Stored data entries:
= = = =
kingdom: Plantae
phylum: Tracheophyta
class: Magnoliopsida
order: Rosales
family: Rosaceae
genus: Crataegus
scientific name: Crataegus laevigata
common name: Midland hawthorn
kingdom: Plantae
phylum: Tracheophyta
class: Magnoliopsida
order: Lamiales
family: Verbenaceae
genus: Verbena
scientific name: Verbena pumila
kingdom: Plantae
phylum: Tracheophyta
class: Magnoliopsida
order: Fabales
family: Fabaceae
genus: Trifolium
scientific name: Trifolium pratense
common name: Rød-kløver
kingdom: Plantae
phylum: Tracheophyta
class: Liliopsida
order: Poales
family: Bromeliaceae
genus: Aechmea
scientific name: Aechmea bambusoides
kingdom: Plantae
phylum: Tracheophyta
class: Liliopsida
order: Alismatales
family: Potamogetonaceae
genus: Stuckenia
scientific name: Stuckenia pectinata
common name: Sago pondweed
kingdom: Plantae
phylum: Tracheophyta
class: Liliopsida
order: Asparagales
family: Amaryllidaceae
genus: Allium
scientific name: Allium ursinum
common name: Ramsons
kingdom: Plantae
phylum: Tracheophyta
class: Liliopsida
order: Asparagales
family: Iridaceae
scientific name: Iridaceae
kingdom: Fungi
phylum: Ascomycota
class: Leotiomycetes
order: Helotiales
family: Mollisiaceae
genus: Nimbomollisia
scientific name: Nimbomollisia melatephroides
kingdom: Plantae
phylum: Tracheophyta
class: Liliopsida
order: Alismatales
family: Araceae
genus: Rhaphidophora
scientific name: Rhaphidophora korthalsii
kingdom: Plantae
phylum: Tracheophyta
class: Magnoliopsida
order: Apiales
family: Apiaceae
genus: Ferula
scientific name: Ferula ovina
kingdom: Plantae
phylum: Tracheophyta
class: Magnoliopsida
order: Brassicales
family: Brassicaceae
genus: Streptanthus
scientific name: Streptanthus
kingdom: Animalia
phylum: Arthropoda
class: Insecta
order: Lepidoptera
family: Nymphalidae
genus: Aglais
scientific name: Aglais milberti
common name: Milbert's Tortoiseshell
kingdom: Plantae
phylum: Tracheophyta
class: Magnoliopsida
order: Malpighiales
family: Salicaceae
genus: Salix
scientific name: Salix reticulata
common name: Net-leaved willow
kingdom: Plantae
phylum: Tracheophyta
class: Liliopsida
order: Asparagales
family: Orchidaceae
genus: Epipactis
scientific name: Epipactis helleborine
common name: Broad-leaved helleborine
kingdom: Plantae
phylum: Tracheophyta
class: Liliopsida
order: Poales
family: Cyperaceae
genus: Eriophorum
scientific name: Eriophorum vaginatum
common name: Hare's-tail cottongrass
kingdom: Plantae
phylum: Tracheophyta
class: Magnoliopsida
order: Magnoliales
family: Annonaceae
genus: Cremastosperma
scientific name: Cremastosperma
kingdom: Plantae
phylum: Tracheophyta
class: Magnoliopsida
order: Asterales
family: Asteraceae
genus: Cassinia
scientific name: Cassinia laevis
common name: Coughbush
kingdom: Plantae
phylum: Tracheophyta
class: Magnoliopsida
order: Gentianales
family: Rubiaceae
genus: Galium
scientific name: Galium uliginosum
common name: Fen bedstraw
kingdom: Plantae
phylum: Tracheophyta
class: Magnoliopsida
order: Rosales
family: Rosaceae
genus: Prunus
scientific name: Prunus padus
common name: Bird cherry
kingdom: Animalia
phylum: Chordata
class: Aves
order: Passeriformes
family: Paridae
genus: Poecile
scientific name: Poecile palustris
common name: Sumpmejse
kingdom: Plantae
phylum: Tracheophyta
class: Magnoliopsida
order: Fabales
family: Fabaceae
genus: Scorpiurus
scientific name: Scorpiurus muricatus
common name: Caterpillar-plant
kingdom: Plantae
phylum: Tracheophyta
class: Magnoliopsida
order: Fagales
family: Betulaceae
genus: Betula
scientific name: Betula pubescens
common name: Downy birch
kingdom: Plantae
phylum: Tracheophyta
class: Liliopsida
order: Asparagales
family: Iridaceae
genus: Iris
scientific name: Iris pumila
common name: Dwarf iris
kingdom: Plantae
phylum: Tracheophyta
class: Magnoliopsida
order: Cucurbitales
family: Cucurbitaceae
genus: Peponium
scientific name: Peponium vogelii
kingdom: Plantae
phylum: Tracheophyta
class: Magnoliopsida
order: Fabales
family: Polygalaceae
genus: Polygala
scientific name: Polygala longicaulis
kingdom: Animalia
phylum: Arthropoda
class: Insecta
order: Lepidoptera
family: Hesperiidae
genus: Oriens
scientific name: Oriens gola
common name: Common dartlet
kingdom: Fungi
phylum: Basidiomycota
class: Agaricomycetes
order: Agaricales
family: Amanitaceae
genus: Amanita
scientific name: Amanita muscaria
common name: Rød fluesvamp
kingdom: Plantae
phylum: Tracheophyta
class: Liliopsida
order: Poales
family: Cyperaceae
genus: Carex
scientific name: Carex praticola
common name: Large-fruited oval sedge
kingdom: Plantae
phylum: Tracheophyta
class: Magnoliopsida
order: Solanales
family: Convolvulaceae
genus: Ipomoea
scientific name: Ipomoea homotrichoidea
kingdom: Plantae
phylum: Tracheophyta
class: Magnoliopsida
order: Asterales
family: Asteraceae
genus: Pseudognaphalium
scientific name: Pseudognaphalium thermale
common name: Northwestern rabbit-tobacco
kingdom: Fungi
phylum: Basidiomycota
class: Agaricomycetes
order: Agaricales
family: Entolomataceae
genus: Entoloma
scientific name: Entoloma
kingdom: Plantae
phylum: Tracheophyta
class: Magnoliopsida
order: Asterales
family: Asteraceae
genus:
= = = =
[Job]: Render as a numbered list the lines from the one containing "genus: Pseudognaphalium" through the last line of the items, leaving out any blank lines.

[Answer to the problem]:
1. genus: Pseudognaphalium
2. scientific name: Pseudognaphalium thermale
3. common name: Northwestern rabbit-tobacco
4. kingdom: Fungi
5. phylum: Basidiomycota
6. class: Agaricomycetes
7. order: Agaricales
8. family: Entolomataceae
9. genus: Entoloma
10. scientific name: Entoloma
11. kingdom: Plantae
12. phylum: Tracheophyta
13. class: Magnoliopsida
14. order: Asterales
15. family: Asteraceae
16. genus:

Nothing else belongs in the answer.